Supplied entries =>
=======

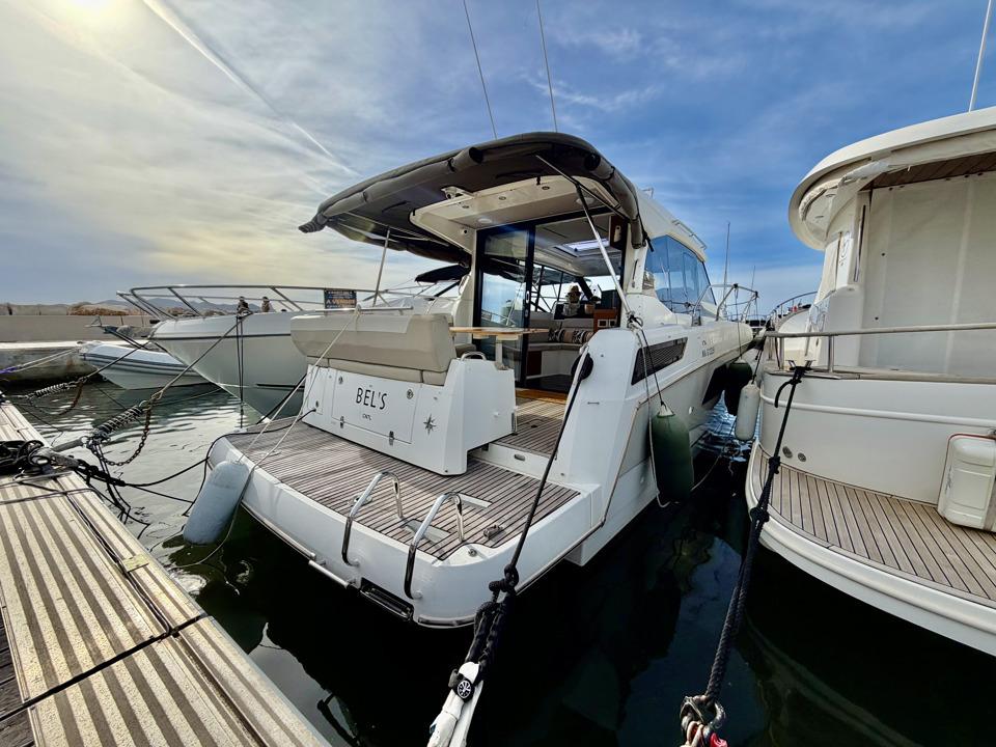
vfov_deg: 85.7
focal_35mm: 14
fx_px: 403
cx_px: 498
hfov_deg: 102.1
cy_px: 374
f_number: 2.2
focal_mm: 2.22
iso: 25
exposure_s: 1/1285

=======

Task description => Word for word, set down each record shown above, omitting the pictures.

Response to this task =>
vfov_deg: 85.7
focal_35mm: 14
fx_px: 403
cx_px: 498
hfov_deg: 102.1
cy_px: 374
f_number: 2.2
focal_mm: 2.22
iso: 25
exposure_s: 1/1285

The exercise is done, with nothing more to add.